- Source material

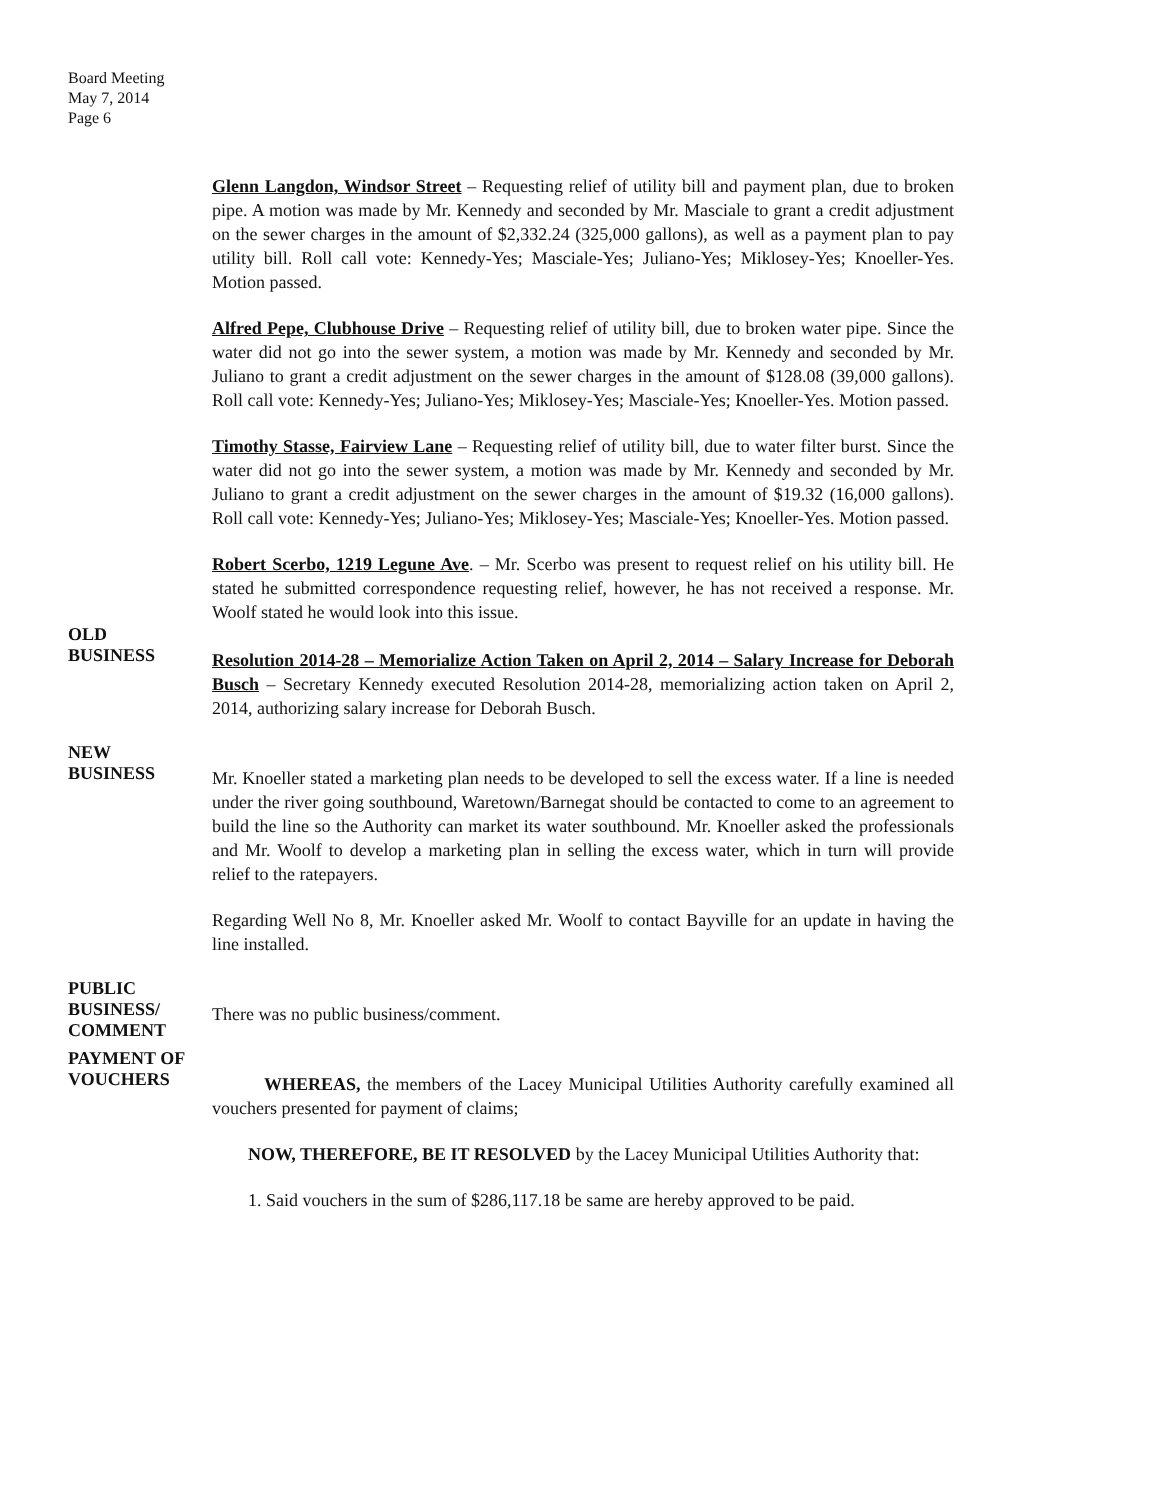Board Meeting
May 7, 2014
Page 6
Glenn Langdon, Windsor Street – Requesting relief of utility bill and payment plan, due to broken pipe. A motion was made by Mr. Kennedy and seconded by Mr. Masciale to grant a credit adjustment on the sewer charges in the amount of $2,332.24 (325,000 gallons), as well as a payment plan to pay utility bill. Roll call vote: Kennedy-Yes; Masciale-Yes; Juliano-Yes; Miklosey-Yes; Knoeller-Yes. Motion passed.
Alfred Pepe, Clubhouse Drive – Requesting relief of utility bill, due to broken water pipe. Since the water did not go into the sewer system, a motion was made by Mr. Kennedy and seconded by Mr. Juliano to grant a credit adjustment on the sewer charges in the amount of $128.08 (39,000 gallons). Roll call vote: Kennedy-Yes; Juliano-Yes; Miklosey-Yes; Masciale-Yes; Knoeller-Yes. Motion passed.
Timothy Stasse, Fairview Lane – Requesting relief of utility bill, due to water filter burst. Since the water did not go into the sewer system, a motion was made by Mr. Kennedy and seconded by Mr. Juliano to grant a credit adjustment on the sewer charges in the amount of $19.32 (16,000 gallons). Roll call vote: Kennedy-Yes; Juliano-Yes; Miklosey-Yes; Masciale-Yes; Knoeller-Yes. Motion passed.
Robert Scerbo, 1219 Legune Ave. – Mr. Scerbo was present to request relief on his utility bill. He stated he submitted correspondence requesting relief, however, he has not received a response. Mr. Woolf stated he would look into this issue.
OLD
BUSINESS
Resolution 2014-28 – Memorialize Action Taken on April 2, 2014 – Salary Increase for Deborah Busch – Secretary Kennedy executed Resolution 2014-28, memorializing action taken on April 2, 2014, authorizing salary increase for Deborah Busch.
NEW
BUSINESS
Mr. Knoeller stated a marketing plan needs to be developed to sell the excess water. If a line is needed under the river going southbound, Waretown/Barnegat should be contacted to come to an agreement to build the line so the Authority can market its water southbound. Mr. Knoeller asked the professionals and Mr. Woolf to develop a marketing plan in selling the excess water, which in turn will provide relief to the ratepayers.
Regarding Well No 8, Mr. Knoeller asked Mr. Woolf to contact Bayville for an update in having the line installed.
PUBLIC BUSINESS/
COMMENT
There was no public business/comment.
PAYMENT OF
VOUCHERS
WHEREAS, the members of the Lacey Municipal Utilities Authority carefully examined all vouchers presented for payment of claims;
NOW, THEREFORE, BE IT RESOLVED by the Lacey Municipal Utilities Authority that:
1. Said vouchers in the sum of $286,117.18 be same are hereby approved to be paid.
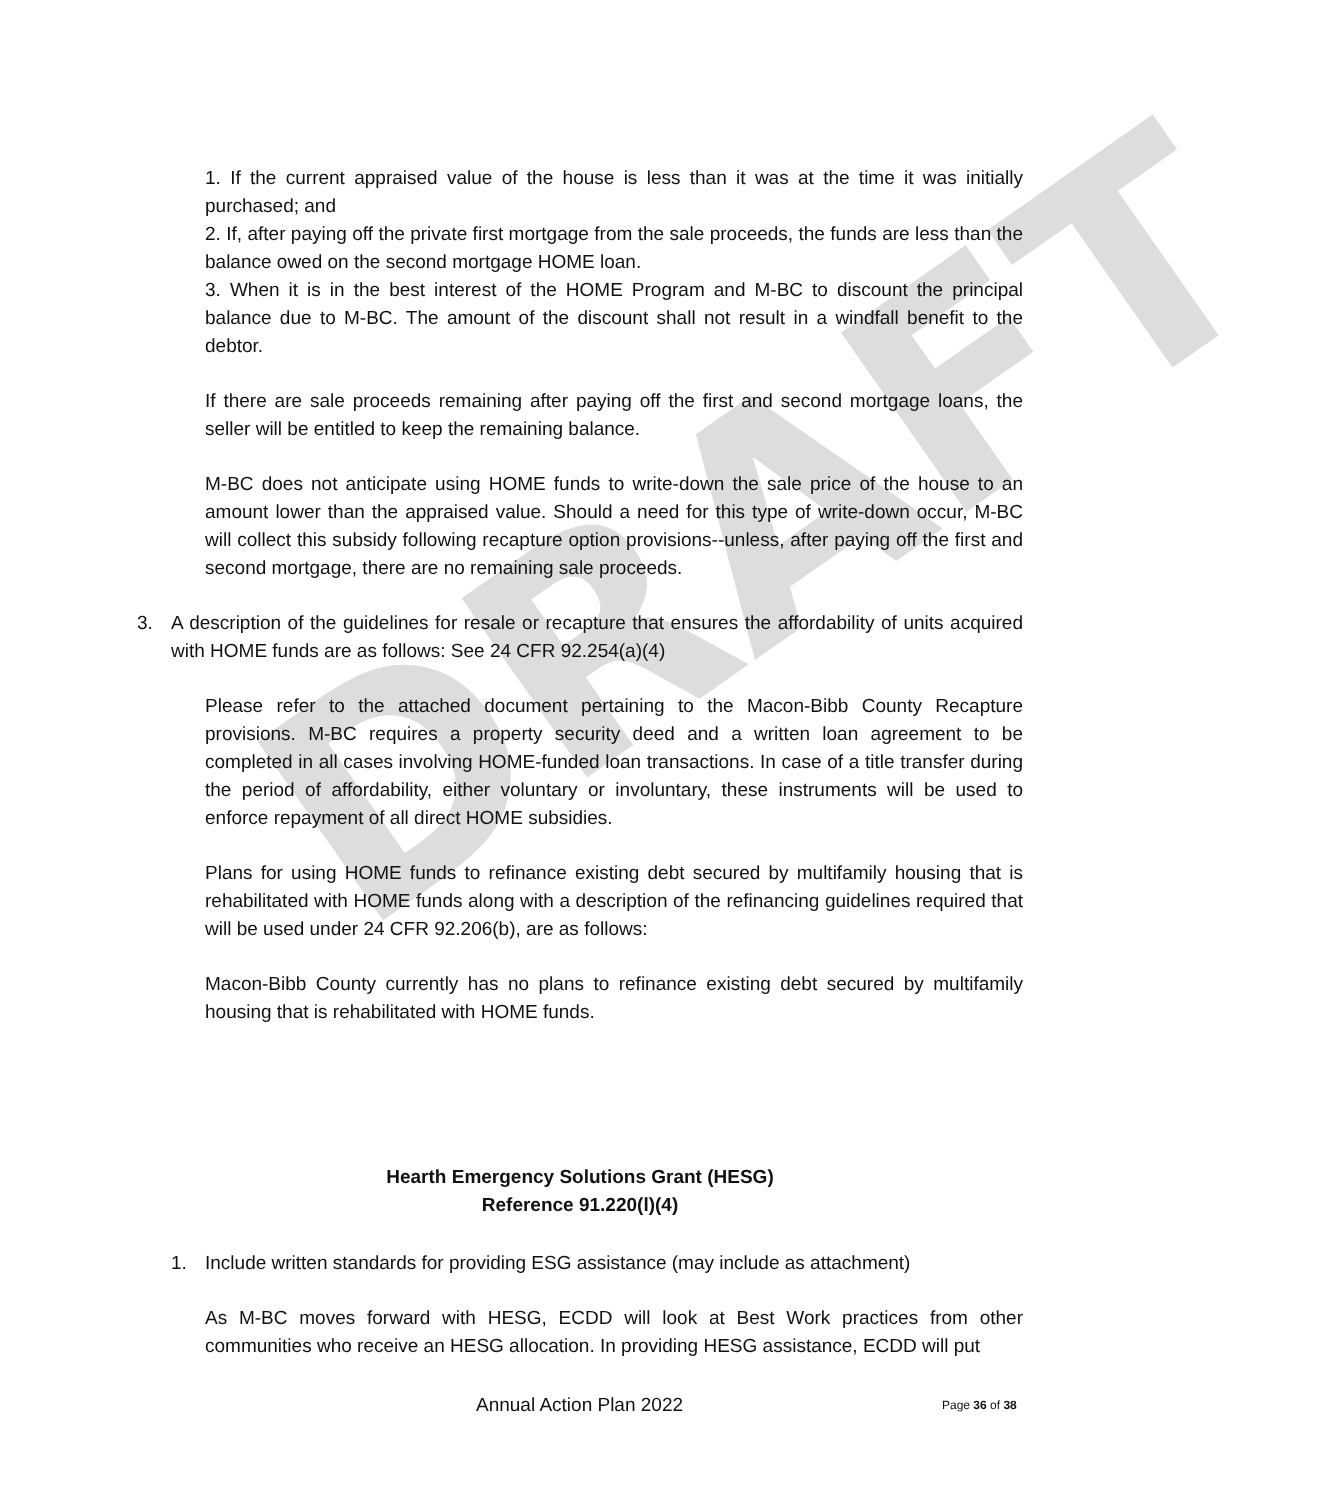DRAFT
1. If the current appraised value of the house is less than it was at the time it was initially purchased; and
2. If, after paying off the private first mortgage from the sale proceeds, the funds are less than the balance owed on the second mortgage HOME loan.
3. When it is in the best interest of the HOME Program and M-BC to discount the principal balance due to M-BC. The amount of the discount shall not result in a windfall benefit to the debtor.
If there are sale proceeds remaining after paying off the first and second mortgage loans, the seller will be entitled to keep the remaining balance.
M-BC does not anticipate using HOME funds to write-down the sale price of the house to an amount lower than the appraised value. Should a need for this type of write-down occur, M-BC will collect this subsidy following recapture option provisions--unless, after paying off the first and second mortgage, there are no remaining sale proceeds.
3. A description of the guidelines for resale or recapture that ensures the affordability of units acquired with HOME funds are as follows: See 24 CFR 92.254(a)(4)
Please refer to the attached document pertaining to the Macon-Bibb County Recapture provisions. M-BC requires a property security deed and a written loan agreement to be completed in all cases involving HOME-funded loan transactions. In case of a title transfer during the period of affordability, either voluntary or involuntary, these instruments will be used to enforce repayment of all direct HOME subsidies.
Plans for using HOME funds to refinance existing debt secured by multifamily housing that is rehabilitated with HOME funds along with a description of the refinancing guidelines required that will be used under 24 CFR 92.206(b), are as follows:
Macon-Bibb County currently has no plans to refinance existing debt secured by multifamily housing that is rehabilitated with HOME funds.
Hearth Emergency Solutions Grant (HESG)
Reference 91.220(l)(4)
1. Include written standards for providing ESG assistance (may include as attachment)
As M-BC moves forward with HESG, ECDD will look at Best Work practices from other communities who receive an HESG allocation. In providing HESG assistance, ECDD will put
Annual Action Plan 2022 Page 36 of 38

- Instructions for the task
Your task is to set down every entry exactly, leaving out any picture it contains.

- Exercise result
Board Meeting
May 7, 2014
Page 6
Glenn Langdon, Windsor Street – Requesting relief of utility bill and payment plan, due to broken pipe. A motion was made by Mr. Kennedy and seconded by Mr. Masciale to grant a credit adjustment on the sewer charges in the amount of $2,332.24 (325,000 gallons), as well as a payment plan to pay utility bill. Roll call vote: Kennedy-Yes; Masciale-Yes; Juliano-Yes; Miklosey-Yes; Knoeller-Yes. Motion passed.
Alfred Pepe, Clubhouse Drive – Requesting relief of utility bill, due to broken water pipe. Since the water did not go into the sewer system, a motion was made by Mr. Kennedy and seconded by Mr. Juliano to grant a credit adjustment on the sewer charges in the amount of $128.08 (39,000 gallons). Roll call vote: Kennedy-Yes; Juliano-Yes; Miklosey-Yes; Masciale-Yes; Knoeller-Yes. Motion passed.
Timothy Stasse, Fairview Lane – Requesting relief of utility bill, due to water filter burst. Since the water did not go into the sewer system, a motion was made by Mr. Kennedy and seconded by Mr. Juliano to grant a credit adjustment on the sewer charges in the amount of $19.32 (16,000 gallons). Roll call vote: Kennedy-Yes; Juliano-Yes; Miklosey-Yes; Masciale-Yes; Knoeller-Yes. Motion passed.
Robert Scerbo, 1219 Legune Ave. – Mr. Scerbo was present to request relief on his utility bill. He stated he submitted correspondence requesting relief, however, he has not received a response. Mr. Woolf stated he would look into this issue.
OLD
BUSINESS
Resolution 2014-28 – Memorialize Action Taken on April 2, 2014 – Salary Increase for Deborah Busch – Secretary Kennedy executed Resolution 2014-28, memorializing action taken on April 2, 2014, authorizing salary increase for Deborah Busch.
NEW
BUSINESS
Mr. Knoeller stated a marketing plan needs to be developed to sell the excess water. If a line is needed under the river going southbound, Waretown/Barnegat should be contacted to come to an agreement to build the line so the Authority can market its water southbound. Mr. Knoeller asked the professionals and Mr. Woolf to develop a marketing plan in selling the excess water, which in turn will provide relief to the ratepayers.
Regarding Well No 8, Mr. Knoeller asked Mr. Woolf to contact Bayville for an update in having the line installed.
PUBLIC BUSINESS/
COMMENT
There was no public business/comment.
PAYMENT OF
VOUCHERS
WHEREAS, the members of the Lacey Municipal Utilities Authority carefully examined all vouchers presented for payment of claims;
NOW, THEREFORE, BE IT RESOLVED by the Lacey Municipal Utilities Authority that:
1. Said vouchers in the sum of $286,117.18 be same are hereby approved to be paid.
DRAFT
1. If the current appraised value of the house is less than it was at the time it was initially purchased; and
2. If, after paying off the private first mortgage from the sale proceeds, the funds are less than the balance owed on the second mortgage HOME loan.
3. When it is in the best interest of the HOME Program and M-BC to discount the principal balance due to M-BC. The amount of the discount shall not result in a windfall benefit to the debtor.
If there are sale proceeds remaining after paying off the first and second mortgage loans, the seller will be entitled to keep the remaining balance.
M-BC does not anticipate using HOME funds to write-down the sale price of the house to an amount lower than the appraised value. Should a need for this type of write-down occur, M-BC will collect this subsidy following recapture option provisions--unless, after paying off the first and second mortgage, there are no remaining sale proceeds.
3. A description of the guidelines for resale or recapture that ensures the affordability of units acquired with HOME funds are as follows: See 24 CFR 92.254(a)(4)
Please refer to the attached document pertaining to the Macon-Bibb County Recapture provisions. M-BC requires a property security deed and a written loan agreement to be completed in all cases involving HOME-funded loan transactions. In case of a title transfer during the period of affordability, either voluntary or involuntary, these instruments will be used to enforce repayment of all direct HOME subsidies.
Plans for using HOME funds to refinance existing debt secured by multifamily housing that is rehabilitated with HOME funds along with a description of the refinancing guidelines required that will be used under 24 CFR 92.206(b), are as follows:
Macon-Bibb County currently has no plans to refinance existing debt secured by multifamily housing that is rehabilitated with HOME funds.
Hearth Emergency Solutions Grant (HESG)
Reference 91.220(l)(4)
1. Include written standards for providing ESG assistance (may include as attachment)
As M-BC moves forward with HESG, ECDD will look at Best Work practices from other communities who receive an HESG allocation. In providing HESG assistance, ECDD will put
Annual Action Plan 2022 Page 36 of 38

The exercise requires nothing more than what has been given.